*** Opening of Input data ***
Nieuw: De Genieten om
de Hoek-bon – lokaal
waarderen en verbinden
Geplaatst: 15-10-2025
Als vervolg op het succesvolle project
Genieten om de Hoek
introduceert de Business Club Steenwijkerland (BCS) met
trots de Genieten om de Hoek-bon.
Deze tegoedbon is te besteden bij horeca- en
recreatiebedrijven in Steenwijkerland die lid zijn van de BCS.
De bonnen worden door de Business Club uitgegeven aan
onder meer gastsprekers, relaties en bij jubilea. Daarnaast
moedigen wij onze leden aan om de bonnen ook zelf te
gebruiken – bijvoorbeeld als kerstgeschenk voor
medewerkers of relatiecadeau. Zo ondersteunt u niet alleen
*** Close of Input data ***
Display each line of the data where "Club" occurs.

§ Task response
introduceert de Business Club Steenwijkerland (BCS) met
De bonnen worden door de Business Club uitgegeven aan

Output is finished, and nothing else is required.